Modern cryptography isn’t built on proofs of absolute security, but on **hardness assumptions**. For example, RSA encryption assumes that factoring the product of two large prime numbers is computationally intractable. We don’t have a mathematical proof, but decades of research have failed to find an efficient algorithm, giving us confidence in this assumption.

AI security is moving in a similar direction. We can build systems based on the assumption that certain problems related to neural networks are hard. This provides a more solid foundation for defense than the cat-and-mouse game of patching against the latest attack.
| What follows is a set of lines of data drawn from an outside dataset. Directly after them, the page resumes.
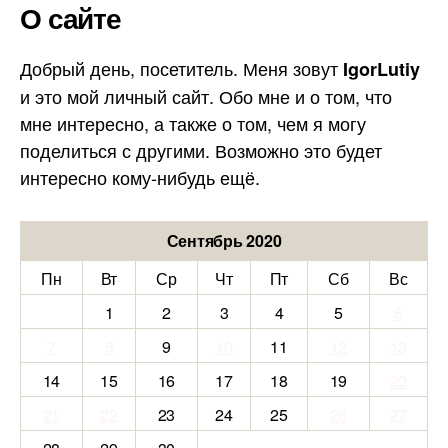
О сайте
Добрый день, посетитель. Меня зовут
IgorLutiy
и это мой личный сайт. Обо мне и о том, что
мне интересно, а также о том, чем я могу
поделиться с другими. Возможно это будет
интересно кому-нибудь ещё.
Сентябрь 2020
Пн
Вт
Ср
Чт
Пт
Сб
Вс
1
2
3
4
5
6
7
8
9
10
11
12
13
14
15
16
17
18
19
20
21
22
23
24
25
26
27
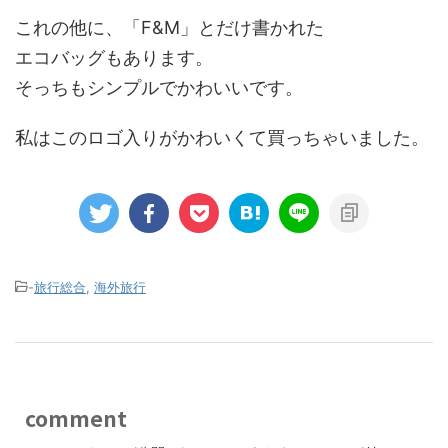
これの他に、「F&M」とだけ書かれた
エコバッグもあります。
そっちもシンプルでかわいいです。
私はこのロゴ入りがかわいくて買っちゃいました。
-
旅行総合
,
海外旅行
comment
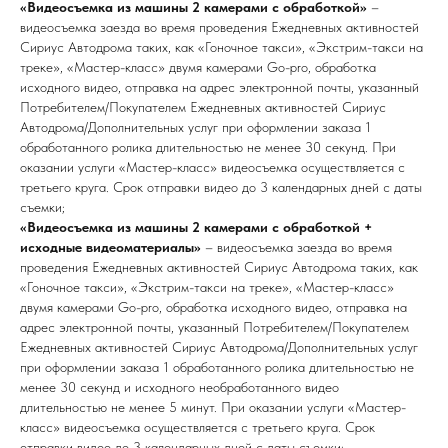
«Видеосъемка из машины 2 камерами с обработкой»
–
видеосъемка заезда во время проведения Ежедневных активностей
Сириус Автодрома таких, как «Гоночное такси», «Экстрим-такси на
треке», «Мастер-класс» двумя камерами Go-pro, обработка
исходного видео, отправка на адрес электронной почты, указанный
Потребителем/Покупателем Ежедневных активностей Сириус
Автодрома/Дополнительных услуг при оформлении заказа 1
обработанного ролика длительностью не менее 30 секунд. При
оказании услуги «Мастер-класс» видеосъемка осуществляется с
третьего круга. Срок отправки видео до 3 календарных дней с даты
съемки;
«Видеосъемка из машины 2 камерами с обработкой +
исходные видеоматериалы»
– видеосъемка заезда во время
проведения Ежедневных активностей Сириус Автодрома таких, как
«Гоночное такси», «Экстрим-такси на треке», «Мастер-класс»
двумя камерами Go-pro, обработка исходного видео, отправка на
адрес электронной почты, указанный Потребителем/Покупателем
Ежедневных активностей Сириус Автодрома/Дополнительных услуг
при оформлении заказа 1 обработанного ролика длительностью не
менее 30 секунд и исходного необработанного видео
длительностью не менее 5 минут. При оказании услуги «Мастер-
класс» видеосъемка осуществляется с третьего круга. Срок
отправки видео до 3 календарных дней с даты съемки;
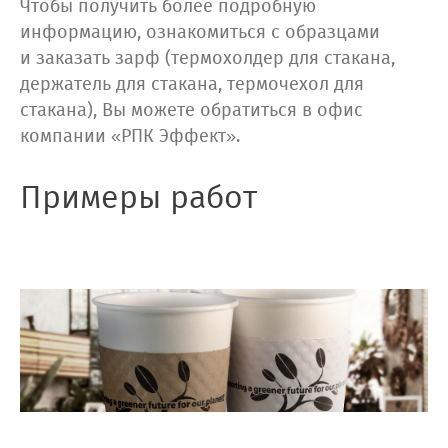
Чтобы получить более подробную
информацию, ознакомиться с образцами
и заказать зарф (термохолдер для стакана,
держатель для стакана, термочехол для
стакана), Вы можете обратиться в офис
компании «РПК Эффект».
Примеры работ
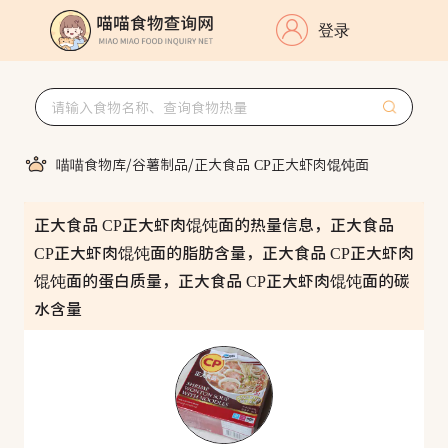
登录
喵喵食物库
/
谷薯制品
/
正大食品 CP正大虾肉馄饨面
正大食品 CP正大虾肉馄饨面的热量信息，正大食品
CP正大虾肉馄饨面的脂肪含量，正大食品 CP正大虾肉
馄饨面的蛋白质量，正大食品 CP正大虾肉馄饨面的碳
水含量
Table 20.1.3-1: Comparison of Hardness Assumptions in Cryptography and AI Security
Domain “Easy” Problem (Verification) Assumed “Hard” Problem (Attack/Proof)
Cryptography (RSA) Multiplying two large prime numbers. Factoring their product to find the original primes.
AI Security (Attack) Given a perturbation, verifying it causes misclassification within a budget. Finding the minimal perturbation that causes misclassification (NP-hard).
AI Security (Defense) Given a certificate of robustness, verifying its mathematical validity. Generating a certificate of robustness for a large, arbitrary network (co-NP-hard).

Practical Takeaways for the AI Red Teamer

This theoretical perspective has direct consequences for your work:

  • Justification for Heuristics: Complexity theory explains why your practical, efficient attacks (like PGD) are valuable. Since finding the “perfect” attack is likely intractable, finding *any* valid attack quickly is the primary goal. Your role is not to solve an NP-hard problem optimally, but to demonstrate its feasibility.
  • Understanding Attack Ceilings: When an attack fails or takes a long time, it may not be a flaw in your tooling but a reflection of the problem’s intrinsic difficulty. This is especially true against defenses designed to create complex, non-linear loss landscapes, which are computationally expensive to navigate.
  • Challenging Security Claims: The hardness of certification is your most powerful tool for scrutinizing defensive claims. When a team asserts their model is “robust,” you can ask for the basis of that claim. Is it based on empirical results against a few known attacks, or a formal certificate? Since full certification is intractable, any claim of absolute security for a complex model is almost certainly an overstatement. Your job is to find the gaps in their empirical evidence.

Ultimately, complexity theory provides a sobering but essential foundation. It tells us that perfect, provable AI security is likely unattainable. Instead, the field will evolve towards a model of computational security, where the goal is to make attacks so computationally expensive that they are impractical for any rational adversary. Your work as a red teamer is to constantly test the validity of those economic and computational assumptions.